In the aftermath of recent hawkish jawboning by central bankers around the globe, and especially FOMC members who now appear set to hike even if only to just spite momentum chasing market algos by "shocking" easy liquidity conditions in tightening as Goldman suggested in May, SocGen's Kit Juckes asks a more existential question: channeling the eagles he wonder if we "Are we just prisoners here, of our own QE?" and points out that as a result of the $15 trillion in CB liquidity injections, the US is "sort of" stuck in a 1990s-style Japanese "lost decade" and the impact on the global economy has been minimal yet "we've all seen the political consequences." As a result, he blasts any idea that the ECB will be able to exit its own "Hotel California" any time soon if ever:
I meet a lot of people while I talk to clients who think the ECB simply won’t be able to escape its current policy setting because a stronger currency is too damaging. I think they’ll try, both to contain the currency, and to exit QE, because pressure within the ECN demands it, and practicality demands that they slow down.
Luckily, thanks to Bullard's guidance from last week, we already know that when the exit attempt fails, and leads to a sever recession, the Fed and central banks will have no choice but to unleash even more QE, and so back to square one.

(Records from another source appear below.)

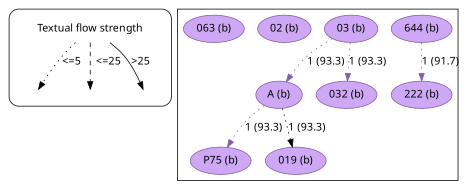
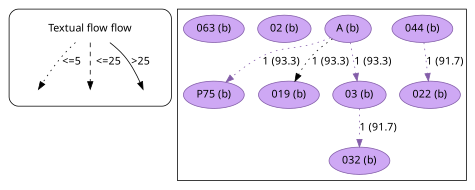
  strict digraph {
    fontname="Noto Sans"
    node [fontname="Noto Sans" style=filled color="#835da9" fillcolor="#CEA8F4"]
    edge [fontname="Noto Sans" style=dotted color="#835da9"]
-   n1 [label="Textual flow strength" shape=plaintext style="" color="" fillcolor=""]
+   n1 [label="Textual flow flow" shape=plaintext style="" color="" fillcolor=""]
    leg_e1 [fixedsize=True height=0.2 style=invis color="" fillcolor=""]
    leg_e2 [fixedsize=True height=0.2 style=invis color="" fillcolor=""]
    leg_e3 [fixedsize=True height=0.2 style=invis color="" fillcolor=""]
-   n5 [label="644 (b)"]
-   n6 [label="222 (b)"]
+   n5 [label="044 (b)"]
+   n6 [label="022 (b)"]
    n7 [label="A (b)"]
    n8 [label="P75 (b)"]
    n9 [label="019 (b)"]
    n10 [label="03 (b)"]
    n11 [label="032 (b)"]
    n12 [label="02 (b)"]
    n13 [label="063 (b)"]
    subgraph cluster_1 {
      style=rounded
      n1
      leg_e1
      leg_e2
      leg_e3
    }
    subgraph cluster_2 {
      n5
      n6
      n7
      n8
      n9
      n10
      n11
      n12
      n13
    }
    n1 -> leg_e1 [label="<=5  " color=""]
    n1 -> leg_e2 [label="  <=25" style=dashed color=""]
    n1 -> leg_e3 [label=">25" style=solid color=""]
    n5 -> n6 [label="1 (91.7)"]
    n7 -> n8 [label="1 (93.3)"]
    n7 -> n9 [color=black label="1 (93.3)"]
-   n10 -> n7 [label="1 (93.3)"]
-   n10 -> n11 [label="1 (93.3)"]
+   n7 -> n10 [label="1 (93.3)"]
+   n10 -> n11 [label="1 (91.7)"]
  }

Here is the key excerpt from his morning note:
I was tidying up at home and ran into a copy of International Economy from the summer of 2009, which featured 31 interviews of economists answering the question ‘is America economically headed for a 1990s-style Japanese “lost decade” of stagnant growth?’ I thought the best observations were that the US entered the current cycle with a savings rate that was far too low (Bacon), and that a zero interest rate equilibrium isn’t conducive to innovation (Mann). The answer 8 years on though, is ‘sort of’. GDP growth has averaged 2%, ¾% per annum slower than in 2000-2007, and real wages have grown by 0.6% per annum, compared to 1.3% in the earlier period. We’ve all see the political consequences.

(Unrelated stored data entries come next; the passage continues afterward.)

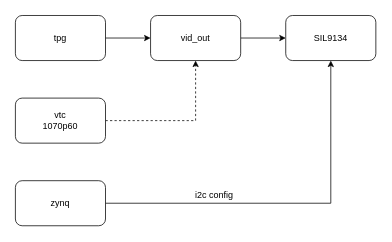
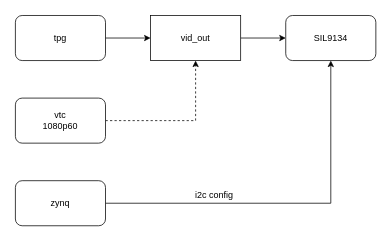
  <mxCell id="0" />
  <mxCell id="1" parent="0" />
  <mxCell id="2" style="edgeStyle=orthogonalEdgeStyle;rounded=0;orthogonalLoop=1;jettySize=auto;html=1;exitX=1;exitY=0.5;exitDx=0;exitDy=0;entryX=0;entryY=0.5;entryDx=0;entryDy=0;startArrow=none;startFill=0;" parent="1" source="3" target="5" edge="1"><mxGeometry relative="1" as="geometry" /></mxCell>
  <mxCell id="3" value="tpg" style="rounded=1;whiteSpace=wrap;html=1;" parent="1" vertex="1"><mxGeometry x="20" y="20" width="120" height="60" as="geometry" /></mxCell>
  <mxCell id="4" style="edgeStyle=orthogonalEdgeStyle;rounded=0;orthogonalLoop=1;jettySize=auto;html=1;exitX=1;exitY=0.5;exitDx=0;exitDy=0;entryX=0;entryY=0.5;entryDx=0;entryDy=0;" parent="1" source="5" target="8" edge="1"><mxGeometry relative="1" as="geometry" /></mxCell>
- <mxCell id="5" value="vid_out" style="rounded=1;whiteSpace=wrap;html=1;" parent="1" vertex="1"><mxGeometry x="200" y="20" width="120" height="60" as="geometry" /></mxCell>
+ <mxCell id="5" value="vid_out" style="whiteSpace=wrap;html=1;rounded=0;" parent="1" vertex="1"><mxGeometry x="200" y="20" width="120" height="60" as="geometry" /></mxCell>
  <mxCell id="6" style="edgeStyle=orthogonalEdgeStyle;rounded=0;orthogonalLoop=1;jettySize=auto;html=1;exitX=1;exitY=0.5;exitDx=0;exitDy=0;entryX=0.5;entryY=1;entryDx=0;entryDy=0;dashed=1;" parent="1" source="7" target="5" edge="1"><mxGeometry relative="1" as="geometry" /></mxCell>
- <mxCell id="7" value="vtc&lt;br&gt;1070p60" style="rounded=1;whiteSpace=wrap;html=1;" parent="1" vertex="1"><mxGeometry x="20" y="130" width="120" height="60" as="geometry" /></mxCell>
+ <mxCell id="7" value="vtc&lt;br&gt;1080p60" style="rounded=1;whiteSpace=wrap;html=1;" parent="1" vertex="1"><mxGeometry x="20" y="130" width="120" height="60" as="geometry" /></mxCell>
  <mxCell id="8" value="SIL9134" style="rounded=1;whiteSpace=wrap;html=1;" parent="1" vertex="1"><mxGeometry x="380" y="20" width="120" height="60" as="geometry" /></mxCell>
  <mxCell id="9" style="edgeStyle=orthogonalEdgeStyle;rounded=0;orthogonalLoop=1;jettySize=auto;html=1;exitX=1;exitY=0.5;exitDx=0;exitDy=0;entryX=0.5;entryY=1;entryDx=0;entryDy=0;startArrow=none;startFill=0;" edge="1" parent="1" source="10" target="8"><mxGeometry relative="1" as="geometry" /></mxCell>
  <mxCell id="10" value="zynq" style="rounded=1;whiteSpace=wrap;html=1;" vertex="1" parent="1"><mxGeometry x="20" y="240" width="120" height="60" as="geometry" /></mxCell>
  <mxCell id="11" value="i2c config" style="text;html=1;strokeColor=none;fillColor=none;align=center;verticalAlign=middle;whiteSpace=wrap;rounded=0;" vertex="1" parent="1"><mxGeometry x="250" y="250" width="70" height="20" as="geometry" /></mxCell>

Apart from being a good read on a day whose economic highlight is apparently going to the FOMC Minutes at 7pm BST, what strikes me, looking back to the immediate post-crisis analysis, is that while several people understood by then that the recessions which follow a financial crisis tend to linger (‘This Time is Different’ was published on September 1 2009), the idea that we could be trapped by zero/low rates(and then by QE) was not yet fashionable. And it’s very relevant now, as the ECB ponders how to taper its bond purchases without causing trouble for Europe’s bond markets and without sending the euro higher. I meet a lot of people while I talk to clients who think the ECB simply won’t be able to escape its current policy setting because a stronger currency is too damaging. I think they’ll try, both to contain the currency, and to exit QE, because pressure within the ECN demands it, and practicality demands that they slow down. The thought the ECB will resist pressure though, is still leading many to look at the way EUR/USD has out-performed the tightening in EUR/USD, and look for cheaper levels to buy Euro. There’s sense in that, but if we break 1.14 in these quiet markets, the danger is that we see another spike higher.